Piperidine is a strong base (pKb = 2.88) that reacts vigorously with oxidizing materials, is easily ignited, and forms explosive vapor concentrations at room temperature. While piperidine is a popular organic compound in many pharmaceuticals and alkaloids, such as natural-occurring solenopsins, it is best known as a representative structural element. When heated to decomposition it gives off toxic fumes of NOx, and it behaves like an aliphatic secondary amine and can form complexes with salts of heavy metals
Piperidine is a commonly used building block and chemical reagent for organic compound synthesis, including pharmaceutics. It has a thick, spicy, floral, animal smell and a taste of burning peppery. Industrially, piperidine is produced by the hydrogenation of pyridine, usually over a molybdenum disulfide catalyst:
C5H5N + 3 H2 → C5H10NH
Using sodium in ethanol, pyridine can also be reduced to piperidine by a modified reduction of Birch. It is a commonly used secondary amine and is also commonly used for converting ketones into enamins.

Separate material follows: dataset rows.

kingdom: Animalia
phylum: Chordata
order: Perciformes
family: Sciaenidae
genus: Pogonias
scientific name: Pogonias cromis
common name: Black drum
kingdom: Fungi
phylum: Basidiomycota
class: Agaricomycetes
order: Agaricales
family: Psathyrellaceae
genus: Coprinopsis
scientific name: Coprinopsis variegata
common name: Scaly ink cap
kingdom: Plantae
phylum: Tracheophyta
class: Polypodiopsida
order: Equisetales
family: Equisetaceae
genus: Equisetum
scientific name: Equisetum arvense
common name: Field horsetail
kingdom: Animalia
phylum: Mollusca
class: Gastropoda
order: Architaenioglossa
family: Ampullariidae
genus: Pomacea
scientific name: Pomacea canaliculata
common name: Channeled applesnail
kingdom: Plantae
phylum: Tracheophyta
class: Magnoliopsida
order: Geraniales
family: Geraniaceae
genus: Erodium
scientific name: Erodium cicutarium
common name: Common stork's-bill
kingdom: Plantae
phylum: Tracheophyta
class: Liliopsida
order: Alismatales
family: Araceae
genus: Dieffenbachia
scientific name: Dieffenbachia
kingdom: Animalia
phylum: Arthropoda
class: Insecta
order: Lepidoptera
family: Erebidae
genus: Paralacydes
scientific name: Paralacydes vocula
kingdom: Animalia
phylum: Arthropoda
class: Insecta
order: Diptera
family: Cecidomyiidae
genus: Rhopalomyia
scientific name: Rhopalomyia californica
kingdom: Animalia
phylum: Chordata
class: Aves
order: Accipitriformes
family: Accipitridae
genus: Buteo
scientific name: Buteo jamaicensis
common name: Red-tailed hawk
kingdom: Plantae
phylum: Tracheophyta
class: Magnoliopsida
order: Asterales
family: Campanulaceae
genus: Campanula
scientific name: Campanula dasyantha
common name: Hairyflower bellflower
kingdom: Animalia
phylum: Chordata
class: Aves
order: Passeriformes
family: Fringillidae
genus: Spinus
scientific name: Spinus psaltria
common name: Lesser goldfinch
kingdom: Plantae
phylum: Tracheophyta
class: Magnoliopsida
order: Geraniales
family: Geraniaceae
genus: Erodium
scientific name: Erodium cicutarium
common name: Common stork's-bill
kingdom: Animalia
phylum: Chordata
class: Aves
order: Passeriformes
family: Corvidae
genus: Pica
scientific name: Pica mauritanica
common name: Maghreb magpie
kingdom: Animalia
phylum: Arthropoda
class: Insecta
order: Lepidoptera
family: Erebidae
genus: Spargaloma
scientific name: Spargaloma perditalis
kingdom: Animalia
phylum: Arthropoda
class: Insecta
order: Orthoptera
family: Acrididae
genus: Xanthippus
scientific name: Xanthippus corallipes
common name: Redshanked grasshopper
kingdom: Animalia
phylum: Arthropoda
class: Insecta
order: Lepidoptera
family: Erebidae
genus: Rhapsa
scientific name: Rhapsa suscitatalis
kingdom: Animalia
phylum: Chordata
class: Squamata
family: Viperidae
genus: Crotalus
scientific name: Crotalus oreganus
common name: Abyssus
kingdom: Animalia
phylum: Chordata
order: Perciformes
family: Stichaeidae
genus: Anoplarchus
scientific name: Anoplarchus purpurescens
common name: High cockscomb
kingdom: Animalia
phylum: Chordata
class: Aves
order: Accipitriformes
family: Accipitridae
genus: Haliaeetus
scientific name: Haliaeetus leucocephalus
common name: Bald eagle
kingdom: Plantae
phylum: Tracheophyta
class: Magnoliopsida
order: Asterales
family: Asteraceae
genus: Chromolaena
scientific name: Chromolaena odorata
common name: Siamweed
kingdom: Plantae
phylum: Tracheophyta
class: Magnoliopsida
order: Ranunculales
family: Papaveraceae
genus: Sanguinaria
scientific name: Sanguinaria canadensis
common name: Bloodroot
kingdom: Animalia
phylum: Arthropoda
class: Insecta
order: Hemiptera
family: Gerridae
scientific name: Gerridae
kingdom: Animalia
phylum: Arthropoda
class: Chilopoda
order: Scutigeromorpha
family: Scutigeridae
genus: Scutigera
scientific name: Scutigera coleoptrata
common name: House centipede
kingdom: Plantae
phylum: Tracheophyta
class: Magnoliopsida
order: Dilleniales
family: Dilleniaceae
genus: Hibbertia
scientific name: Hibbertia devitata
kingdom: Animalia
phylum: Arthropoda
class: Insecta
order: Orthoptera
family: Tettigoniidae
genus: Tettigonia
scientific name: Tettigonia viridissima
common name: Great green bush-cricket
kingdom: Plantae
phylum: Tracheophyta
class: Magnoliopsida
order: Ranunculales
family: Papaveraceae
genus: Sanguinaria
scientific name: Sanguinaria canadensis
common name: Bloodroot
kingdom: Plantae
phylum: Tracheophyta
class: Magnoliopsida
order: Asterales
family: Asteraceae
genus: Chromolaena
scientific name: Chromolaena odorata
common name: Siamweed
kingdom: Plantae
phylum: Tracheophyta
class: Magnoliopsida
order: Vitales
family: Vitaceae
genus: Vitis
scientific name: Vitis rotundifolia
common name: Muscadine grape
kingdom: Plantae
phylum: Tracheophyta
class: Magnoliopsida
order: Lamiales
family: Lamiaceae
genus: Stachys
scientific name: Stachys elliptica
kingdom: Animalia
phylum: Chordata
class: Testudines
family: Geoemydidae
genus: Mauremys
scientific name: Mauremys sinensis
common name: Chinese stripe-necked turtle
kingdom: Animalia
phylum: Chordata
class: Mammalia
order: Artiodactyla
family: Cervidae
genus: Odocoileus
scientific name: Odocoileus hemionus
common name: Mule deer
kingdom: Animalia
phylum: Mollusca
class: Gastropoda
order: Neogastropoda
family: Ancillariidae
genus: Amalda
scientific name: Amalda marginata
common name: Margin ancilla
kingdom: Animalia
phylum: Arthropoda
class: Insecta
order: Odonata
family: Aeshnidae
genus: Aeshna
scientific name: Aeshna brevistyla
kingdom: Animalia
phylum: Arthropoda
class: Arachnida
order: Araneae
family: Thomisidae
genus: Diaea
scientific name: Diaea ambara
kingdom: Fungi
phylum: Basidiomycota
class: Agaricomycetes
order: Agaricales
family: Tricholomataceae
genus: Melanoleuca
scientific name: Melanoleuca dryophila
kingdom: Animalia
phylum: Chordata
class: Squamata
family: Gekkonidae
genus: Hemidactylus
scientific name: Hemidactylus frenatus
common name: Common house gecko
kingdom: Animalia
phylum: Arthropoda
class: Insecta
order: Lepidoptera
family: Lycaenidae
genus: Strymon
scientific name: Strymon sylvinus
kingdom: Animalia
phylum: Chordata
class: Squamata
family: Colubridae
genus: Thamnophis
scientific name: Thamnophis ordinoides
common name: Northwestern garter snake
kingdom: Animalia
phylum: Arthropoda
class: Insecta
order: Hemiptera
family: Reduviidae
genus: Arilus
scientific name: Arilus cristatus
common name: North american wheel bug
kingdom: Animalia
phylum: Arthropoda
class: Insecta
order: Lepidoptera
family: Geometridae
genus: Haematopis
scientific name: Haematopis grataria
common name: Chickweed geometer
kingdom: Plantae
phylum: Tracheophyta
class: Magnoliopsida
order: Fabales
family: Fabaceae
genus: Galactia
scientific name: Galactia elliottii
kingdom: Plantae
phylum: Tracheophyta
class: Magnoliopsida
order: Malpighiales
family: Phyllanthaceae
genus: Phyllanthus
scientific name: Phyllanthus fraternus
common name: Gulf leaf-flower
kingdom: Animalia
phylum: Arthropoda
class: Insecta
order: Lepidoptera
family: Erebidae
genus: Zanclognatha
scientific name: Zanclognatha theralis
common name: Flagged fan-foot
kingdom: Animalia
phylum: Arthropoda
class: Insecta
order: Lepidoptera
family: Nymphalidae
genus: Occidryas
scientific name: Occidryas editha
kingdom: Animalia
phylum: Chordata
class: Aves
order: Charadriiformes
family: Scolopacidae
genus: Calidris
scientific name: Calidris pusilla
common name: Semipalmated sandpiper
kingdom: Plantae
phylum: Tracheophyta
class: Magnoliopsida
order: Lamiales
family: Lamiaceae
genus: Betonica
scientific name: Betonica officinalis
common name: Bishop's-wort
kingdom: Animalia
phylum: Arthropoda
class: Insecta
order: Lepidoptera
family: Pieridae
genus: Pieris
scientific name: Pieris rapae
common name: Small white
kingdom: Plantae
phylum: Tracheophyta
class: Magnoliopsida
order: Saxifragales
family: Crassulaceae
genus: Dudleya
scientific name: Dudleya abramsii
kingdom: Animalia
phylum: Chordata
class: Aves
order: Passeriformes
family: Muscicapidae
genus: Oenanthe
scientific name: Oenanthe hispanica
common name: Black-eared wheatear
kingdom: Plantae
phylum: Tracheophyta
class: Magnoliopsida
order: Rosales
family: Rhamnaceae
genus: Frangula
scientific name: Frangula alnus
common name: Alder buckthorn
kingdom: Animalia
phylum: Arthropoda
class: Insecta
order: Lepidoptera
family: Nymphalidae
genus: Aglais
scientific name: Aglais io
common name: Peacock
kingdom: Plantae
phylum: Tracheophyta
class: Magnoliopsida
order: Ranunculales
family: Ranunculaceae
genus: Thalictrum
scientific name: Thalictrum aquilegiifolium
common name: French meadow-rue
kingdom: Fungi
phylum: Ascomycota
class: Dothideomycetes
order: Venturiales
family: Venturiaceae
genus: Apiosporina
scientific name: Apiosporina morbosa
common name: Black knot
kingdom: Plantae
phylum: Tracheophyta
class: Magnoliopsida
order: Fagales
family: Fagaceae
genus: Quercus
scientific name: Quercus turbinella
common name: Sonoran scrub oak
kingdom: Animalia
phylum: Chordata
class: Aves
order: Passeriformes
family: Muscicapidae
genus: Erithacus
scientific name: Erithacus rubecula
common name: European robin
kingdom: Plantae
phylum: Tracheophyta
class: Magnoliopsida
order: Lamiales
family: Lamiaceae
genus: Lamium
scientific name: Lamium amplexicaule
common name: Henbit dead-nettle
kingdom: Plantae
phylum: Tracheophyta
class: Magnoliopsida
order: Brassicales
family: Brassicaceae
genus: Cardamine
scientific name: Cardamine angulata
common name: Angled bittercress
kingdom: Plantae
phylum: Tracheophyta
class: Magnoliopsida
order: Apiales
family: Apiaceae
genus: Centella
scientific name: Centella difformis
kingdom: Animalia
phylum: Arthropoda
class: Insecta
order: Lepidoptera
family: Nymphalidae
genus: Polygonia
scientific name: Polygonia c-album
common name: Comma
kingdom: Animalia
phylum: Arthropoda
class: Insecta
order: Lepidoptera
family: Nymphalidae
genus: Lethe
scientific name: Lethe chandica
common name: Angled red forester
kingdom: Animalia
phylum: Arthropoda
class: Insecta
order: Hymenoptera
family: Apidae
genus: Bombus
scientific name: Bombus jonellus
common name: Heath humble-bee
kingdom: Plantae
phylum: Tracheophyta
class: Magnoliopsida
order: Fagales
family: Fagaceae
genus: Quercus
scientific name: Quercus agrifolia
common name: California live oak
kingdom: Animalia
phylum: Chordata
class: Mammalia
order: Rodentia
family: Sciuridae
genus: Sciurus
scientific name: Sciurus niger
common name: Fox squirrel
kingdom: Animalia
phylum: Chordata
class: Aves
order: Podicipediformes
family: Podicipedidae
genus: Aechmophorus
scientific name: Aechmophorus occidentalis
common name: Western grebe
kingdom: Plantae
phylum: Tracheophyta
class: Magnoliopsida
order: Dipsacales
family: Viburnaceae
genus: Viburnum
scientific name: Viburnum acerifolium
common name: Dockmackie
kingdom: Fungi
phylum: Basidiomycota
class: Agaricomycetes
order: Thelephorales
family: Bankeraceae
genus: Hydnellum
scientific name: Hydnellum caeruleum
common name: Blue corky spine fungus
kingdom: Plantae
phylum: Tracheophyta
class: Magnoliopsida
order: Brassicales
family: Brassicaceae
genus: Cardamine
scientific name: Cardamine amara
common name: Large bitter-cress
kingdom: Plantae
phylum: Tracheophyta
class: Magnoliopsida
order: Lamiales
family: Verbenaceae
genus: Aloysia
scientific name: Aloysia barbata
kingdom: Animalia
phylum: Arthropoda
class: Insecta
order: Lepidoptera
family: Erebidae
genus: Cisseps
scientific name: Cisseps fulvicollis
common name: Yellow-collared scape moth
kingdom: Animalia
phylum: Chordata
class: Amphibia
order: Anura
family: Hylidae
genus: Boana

Piperidine actually occurs at low levels in a variety of food products, including baked ham (0.2 p.p.m.), milk (0.11 p.p.m.) coffee (1 p.p.m. dry) and canned fish; it is also found in black pepper, hemp, hemlock, and tobacco. Even piperidine is used as a solvent and as a base. Similar to cyclohexane, piperidine favors a chair conformation. It has a function as a reagent, a protic solvent, a base, a catalyst, a metabolite of plants, a metabolite of humans, and a non-polar solvent. Piperidine is a natural constituent of skin, human urine, brain, and cerebrospinal fluid; Humans excrete about 3-20 mg/d in the urine.
An important industrial use of piperidine is for the manufacture of tetrasulfide dipiperidinyl dithiuram, which is used as an accelerator of rubber sulfur vulcanisation. Piperidine may also be obtained by heating piperidine with alcoholic KOH or by the cyclization of 1,5-diaminopentane hydrochloride. Will float on water; Flashpoint 37°F; Melting point -15.8°F (-9°C); Boiling point 222.8°F (106°C). Commercial piperidine comes in two classes, pure at 95 and 98 percent. Irritate the skin and eyes severely; may be poisonous through absorption and inhalation; may be highly flammable and miscible in water.
Piperidine is absorbed readily through the gastrointestinal tract, skin, and lungs. It is also widely used in reactions to chemical degradation, such as DNA sequencing in the cleavage of particular modified nucleotides. Piperidine and most of its derivatives are easily produced by hydrogenating the corresponding pyridine derivatives over nickel, palladium, or ruthenium catalysts at elevated temperature and pressure. It is a highly flammable liquid, and vapor may form an explosive mixture with air (at room temperature).